“ALL YOUR DEAD ONES” | co-writer-director, Carlos Moreno
[PREMIERE SCREENING: Tuesday, Jan. 25, 3:00 pm — Egyptian Theatre]
I believe that All Your Dead Ones is actually built upon surprise. It is a project that we decided to undertake with a very reduced production team and that meant that surprises would abound and appear around every corner: for instance, the weather conditions are very variable in the region where we shot the movie and this complicated even further our challenge of using only natural light right at the moment were the sun is completely perpendicular. Every day we were forced to expect the climatic surprise of the day, especially at the precise time for shooting. Several times we were surprised by the rain, but also by the generous and beautiful light of several dawns and dusks.

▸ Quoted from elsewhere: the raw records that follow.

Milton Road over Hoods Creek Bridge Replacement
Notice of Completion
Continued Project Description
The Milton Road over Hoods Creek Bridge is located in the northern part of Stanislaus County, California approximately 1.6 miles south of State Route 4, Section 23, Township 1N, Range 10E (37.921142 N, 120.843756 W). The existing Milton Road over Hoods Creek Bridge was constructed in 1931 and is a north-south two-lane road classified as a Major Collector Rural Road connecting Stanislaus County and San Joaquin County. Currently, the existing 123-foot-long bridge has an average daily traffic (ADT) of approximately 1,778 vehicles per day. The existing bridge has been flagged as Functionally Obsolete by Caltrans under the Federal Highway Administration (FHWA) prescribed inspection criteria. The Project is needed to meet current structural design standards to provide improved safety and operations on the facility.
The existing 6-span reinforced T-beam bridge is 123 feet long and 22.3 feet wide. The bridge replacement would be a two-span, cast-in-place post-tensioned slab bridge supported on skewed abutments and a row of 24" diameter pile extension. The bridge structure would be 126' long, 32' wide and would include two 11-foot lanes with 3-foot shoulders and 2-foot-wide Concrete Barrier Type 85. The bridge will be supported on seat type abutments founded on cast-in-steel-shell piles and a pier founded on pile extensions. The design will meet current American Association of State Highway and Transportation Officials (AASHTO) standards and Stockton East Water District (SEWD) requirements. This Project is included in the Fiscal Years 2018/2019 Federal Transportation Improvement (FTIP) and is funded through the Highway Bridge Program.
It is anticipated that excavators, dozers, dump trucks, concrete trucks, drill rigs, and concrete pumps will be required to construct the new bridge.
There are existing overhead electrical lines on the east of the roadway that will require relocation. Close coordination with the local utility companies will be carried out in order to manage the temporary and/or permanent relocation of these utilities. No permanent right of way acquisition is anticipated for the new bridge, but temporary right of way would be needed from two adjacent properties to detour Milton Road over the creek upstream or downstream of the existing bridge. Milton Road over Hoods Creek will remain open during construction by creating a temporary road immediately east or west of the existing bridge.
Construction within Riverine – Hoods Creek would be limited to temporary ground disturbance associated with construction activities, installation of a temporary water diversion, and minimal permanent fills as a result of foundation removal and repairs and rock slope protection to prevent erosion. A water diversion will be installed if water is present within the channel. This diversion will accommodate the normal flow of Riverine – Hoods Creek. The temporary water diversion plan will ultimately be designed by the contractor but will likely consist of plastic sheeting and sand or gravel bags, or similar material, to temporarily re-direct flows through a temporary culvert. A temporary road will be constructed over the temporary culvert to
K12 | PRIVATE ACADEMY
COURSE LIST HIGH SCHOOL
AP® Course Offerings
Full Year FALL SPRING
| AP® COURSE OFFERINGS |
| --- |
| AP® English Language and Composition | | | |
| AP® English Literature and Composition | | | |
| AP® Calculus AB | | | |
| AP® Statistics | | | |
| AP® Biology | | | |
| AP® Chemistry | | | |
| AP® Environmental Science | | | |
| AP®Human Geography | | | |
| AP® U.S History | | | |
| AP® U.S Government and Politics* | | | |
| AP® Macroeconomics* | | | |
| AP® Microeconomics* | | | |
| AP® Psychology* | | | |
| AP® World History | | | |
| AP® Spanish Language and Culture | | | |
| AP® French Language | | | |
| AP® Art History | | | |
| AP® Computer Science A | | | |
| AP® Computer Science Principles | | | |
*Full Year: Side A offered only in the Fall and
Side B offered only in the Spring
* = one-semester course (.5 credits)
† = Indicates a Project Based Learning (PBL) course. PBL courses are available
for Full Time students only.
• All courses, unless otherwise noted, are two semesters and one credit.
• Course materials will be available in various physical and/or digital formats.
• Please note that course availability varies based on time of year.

On a different note, the actors’ preparation, even as intense as it was during rehearsals, left an open road for surprise — for that spontaneous contribution at the moment when the camera rolls. The heat, the mosquitoes, the discomfort were going to add a new ingredient to the acting which would surprise us all, and indeed it did; it was the tension and stupor in which the story of the movie is based. The art director and I decided to search for locations that would already have all the elements and props instead of placing them unnaturally there. It was surprising the amount of options that we found for filming, but what really surprised us is the lopsided, urban and bourgeois vision that we had of the rural universe and the Colombian peasant.
However, the most important surprises are yet to come; I hope that All Your Dead Ones becomes a politically uncomfortable movie in our country that touches the wound of our social indolence and takes by surprise our society which deserves to wake up from its most conservative and hypocritical time.